What the task requires: Search the entries for the word "julio". Copy every line where it turns up.

____ Supplied data

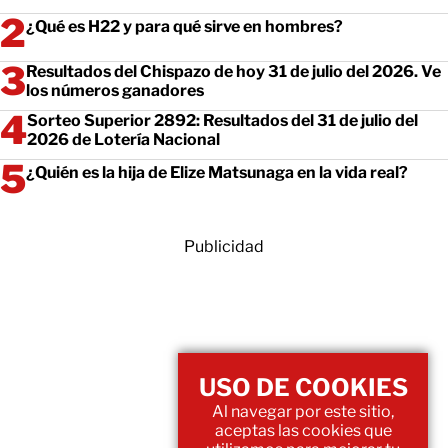
¿Qué es H22 y para qué sirve en hombres?
Resultados del Chispazo de hoy 31 de julio del 2026. Ve
los números ganadores
Sorteo Superior 2892: Resultados del 31 de julio del
2026 de Lotería Nacional
¿Quién es la hija de Elize Matsunaga en la vida real?
Publicidad
USO DE COOKIES
Al navegar por este sitio,
aceptas las cookies que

________

Task result:
Resultados del Chispazo de hoy 31 de julio del 2026. Ve
Sorteo Superior 2892: Resultados del 31 de julio del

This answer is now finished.